[[ Information given, beginning ]]
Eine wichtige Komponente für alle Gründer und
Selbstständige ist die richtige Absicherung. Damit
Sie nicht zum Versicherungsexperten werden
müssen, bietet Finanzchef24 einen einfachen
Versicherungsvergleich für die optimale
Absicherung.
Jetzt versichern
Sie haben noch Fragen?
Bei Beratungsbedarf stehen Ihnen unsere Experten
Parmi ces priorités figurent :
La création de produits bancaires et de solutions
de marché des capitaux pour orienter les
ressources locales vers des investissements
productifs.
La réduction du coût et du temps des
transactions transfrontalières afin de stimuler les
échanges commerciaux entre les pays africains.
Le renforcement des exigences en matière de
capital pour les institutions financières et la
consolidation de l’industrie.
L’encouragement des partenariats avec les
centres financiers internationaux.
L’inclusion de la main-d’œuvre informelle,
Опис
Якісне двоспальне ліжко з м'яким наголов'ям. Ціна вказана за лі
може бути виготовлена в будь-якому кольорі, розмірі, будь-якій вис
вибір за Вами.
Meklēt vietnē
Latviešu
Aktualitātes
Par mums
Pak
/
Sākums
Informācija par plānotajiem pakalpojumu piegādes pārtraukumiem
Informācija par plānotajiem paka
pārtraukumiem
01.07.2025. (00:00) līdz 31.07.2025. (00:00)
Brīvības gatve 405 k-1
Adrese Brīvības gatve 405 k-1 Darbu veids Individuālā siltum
[[ Information given, end ]]
◆ **What the task requires**: Retype every row above word for word, keeping the original order and line breaks.

◆ **Solution**:
Eine wichtige Komponente für alle Gründer und
Selbstständige ist die richtige Absicherung. Damit
Sie nicht zum Versicherungsexperten werden
müssen, bietet Finanzchef24 einen einfachen
Versicherungsvergleich für die optimale
Absicherung.
Jetzt versichern
Sie haben noch Fragen?
Bei Beratungsbedarf stehen Ihnen unsere Experten
Parmi ces priorités figurent :
La création de produits bancaires et de solutions
de marché des capitaux pour orienter les
ressources locales vers des investissements
productifs.
La réduction du coût et du temps des
transactions transfrontalières afin de stimuler les
échanges commerciaux entre les pays africains.
Le renforcement des exigences en matière de
capital pour les institutions financières et la
consolidation de l’industrie.
L’encouragement des partenariats avec les
centres financiers internationaux.
L’inclusion de la main-d’œuvre informelle,
Опис
Якісне двоспальне ліжко з м'яким наголов'ям. Ціна вказана за лі
може бути виготовлена в будь-якому кольорі, розмірі, будь-якій вис
вибір за Вами.
Meklēt vietnē
Latviešu
Aktualitātes
Par mums
Pak
/
Sākums
Informācija par plānotajiem pakalpojumu piegādes pārtraukumiem
Informācija par plānotajiem paka
pārtraukumiem
01.07.2025. (00:00) līdz 31.07.2025. (00:00)
Brīvības gatve 405 k-1
Adrese Brīvības gatve 405 k-1 Darbu veids Individuālā siltum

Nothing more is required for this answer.